• WHAT THE TASK ASKS: What lines of the listing below contain the word "Real"? Copy each of them out.

★ ★ ★

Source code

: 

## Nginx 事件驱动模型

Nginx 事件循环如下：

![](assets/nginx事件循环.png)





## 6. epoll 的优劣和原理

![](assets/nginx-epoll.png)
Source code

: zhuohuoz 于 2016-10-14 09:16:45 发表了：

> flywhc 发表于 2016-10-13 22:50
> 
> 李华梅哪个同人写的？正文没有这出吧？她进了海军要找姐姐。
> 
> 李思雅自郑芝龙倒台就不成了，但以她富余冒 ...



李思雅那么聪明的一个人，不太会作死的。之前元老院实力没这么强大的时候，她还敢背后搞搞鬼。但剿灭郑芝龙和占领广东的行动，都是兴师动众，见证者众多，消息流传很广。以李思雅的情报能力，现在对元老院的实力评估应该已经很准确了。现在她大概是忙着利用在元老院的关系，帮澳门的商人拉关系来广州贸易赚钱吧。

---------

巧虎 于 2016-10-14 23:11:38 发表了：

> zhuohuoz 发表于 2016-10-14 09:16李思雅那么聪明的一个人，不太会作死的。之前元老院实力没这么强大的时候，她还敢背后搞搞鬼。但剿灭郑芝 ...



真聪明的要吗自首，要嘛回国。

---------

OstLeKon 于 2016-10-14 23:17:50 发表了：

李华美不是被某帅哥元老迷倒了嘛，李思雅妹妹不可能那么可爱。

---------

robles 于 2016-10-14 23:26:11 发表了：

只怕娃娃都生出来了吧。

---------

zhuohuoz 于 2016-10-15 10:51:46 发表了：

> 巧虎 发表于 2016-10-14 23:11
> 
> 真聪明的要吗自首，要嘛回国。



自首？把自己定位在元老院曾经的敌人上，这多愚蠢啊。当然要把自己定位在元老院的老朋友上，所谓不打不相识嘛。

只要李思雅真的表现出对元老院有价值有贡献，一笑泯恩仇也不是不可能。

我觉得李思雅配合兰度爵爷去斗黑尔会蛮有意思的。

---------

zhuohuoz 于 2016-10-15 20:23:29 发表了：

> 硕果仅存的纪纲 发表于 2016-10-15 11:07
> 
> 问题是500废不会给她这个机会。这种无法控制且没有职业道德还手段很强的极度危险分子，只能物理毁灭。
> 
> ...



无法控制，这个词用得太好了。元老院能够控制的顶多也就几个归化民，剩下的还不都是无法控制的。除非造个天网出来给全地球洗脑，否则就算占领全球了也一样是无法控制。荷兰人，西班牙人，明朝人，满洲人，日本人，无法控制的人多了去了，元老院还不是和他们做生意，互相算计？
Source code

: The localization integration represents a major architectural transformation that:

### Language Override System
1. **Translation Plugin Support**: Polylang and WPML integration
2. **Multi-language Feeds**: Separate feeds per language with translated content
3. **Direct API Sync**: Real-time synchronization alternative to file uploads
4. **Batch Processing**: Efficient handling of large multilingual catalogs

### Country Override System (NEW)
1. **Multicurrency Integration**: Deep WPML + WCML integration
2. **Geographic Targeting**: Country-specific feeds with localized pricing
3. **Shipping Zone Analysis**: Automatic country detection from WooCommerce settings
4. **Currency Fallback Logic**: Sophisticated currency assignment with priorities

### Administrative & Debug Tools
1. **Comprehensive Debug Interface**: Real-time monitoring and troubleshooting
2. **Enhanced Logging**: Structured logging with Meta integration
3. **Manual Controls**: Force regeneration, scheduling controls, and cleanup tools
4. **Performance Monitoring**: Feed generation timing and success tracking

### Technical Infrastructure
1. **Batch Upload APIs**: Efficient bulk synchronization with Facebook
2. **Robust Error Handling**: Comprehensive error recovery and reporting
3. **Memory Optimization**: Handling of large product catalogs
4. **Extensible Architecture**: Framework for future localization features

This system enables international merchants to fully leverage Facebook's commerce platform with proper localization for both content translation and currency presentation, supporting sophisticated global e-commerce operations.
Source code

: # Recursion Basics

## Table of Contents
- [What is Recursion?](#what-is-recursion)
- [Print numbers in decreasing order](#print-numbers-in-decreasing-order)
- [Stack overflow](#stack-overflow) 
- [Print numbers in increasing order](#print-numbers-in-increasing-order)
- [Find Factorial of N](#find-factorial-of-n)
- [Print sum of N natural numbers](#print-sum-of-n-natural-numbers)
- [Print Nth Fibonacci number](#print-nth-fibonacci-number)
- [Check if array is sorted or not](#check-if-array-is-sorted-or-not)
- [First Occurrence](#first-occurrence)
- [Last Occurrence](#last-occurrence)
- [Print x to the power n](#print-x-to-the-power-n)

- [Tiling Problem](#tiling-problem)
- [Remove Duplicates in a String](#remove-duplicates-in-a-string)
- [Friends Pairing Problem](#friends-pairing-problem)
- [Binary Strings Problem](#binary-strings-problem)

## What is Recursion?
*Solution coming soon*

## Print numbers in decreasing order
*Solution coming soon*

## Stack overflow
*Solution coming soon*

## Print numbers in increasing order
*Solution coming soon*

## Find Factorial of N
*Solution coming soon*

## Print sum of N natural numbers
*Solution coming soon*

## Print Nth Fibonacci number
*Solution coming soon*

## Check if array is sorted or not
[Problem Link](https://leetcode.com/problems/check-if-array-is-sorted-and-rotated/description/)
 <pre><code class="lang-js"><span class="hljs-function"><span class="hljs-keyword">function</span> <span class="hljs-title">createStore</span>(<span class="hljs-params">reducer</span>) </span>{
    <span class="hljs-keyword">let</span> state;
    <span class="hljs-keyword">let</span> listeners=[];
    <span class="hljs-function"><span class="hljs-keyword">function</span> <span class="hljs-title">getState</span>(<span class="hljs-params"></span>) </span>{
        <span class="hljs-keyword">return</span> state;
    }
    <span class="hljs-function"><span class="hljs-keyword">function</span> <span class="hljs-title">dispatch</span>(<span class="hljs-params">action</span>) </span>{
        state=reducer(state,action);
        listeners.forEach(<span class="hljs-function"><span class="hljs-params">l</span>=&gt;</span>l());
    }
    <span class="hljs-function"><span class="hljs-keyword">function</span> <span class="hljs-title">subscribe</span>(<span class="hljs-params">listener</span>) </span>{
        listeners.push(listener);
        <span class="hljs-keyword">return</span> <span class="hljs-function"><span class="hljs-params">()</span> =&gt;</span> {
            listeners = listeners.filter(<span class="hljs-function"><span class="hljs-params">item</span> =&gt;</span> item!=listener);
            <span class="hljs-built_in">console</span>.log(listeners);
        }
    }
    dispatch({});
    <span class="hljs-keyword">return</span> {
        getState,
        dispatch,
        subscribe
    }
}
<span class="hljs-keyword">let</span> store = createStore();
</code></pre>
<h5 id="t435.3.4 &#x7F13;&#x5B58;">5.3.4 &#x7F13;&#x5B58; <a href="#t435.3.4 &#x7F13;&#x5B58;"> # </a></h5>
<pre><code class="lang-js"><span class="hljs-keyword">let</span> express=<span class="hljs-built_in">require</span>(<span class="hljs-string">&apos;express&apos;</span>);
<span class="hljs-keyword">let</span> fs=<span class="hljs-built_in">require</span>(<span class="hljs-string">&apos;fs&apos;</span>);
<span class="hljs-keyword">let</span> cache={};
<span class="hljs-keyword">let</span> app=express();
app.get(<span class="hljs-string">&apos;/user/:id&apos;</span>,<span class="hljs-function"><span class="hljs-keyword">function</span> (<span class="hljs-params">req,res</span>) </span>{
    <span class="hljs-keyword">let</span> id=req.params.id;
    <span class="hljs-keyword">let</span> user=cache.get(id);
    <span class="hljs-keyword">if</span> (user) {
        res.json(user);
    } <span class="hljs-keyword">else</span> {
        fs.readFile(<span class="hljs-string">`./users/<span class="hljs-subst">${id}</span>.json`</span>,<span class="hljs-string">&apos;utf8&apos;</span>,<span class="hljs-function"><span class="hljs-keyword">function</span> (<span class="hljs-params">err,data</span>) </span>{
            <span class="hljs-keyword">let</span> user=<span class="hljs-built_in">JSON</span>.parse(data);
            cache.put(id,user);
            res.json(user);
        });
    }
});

★ ★ ★

• ANSWER TO THE PROBLEM:
3. **Direct API Sync**: Real-time synchronization alternative to file uploads
1. **Comprehensive Debug Interface**: Real-time monitoring and troubleshooting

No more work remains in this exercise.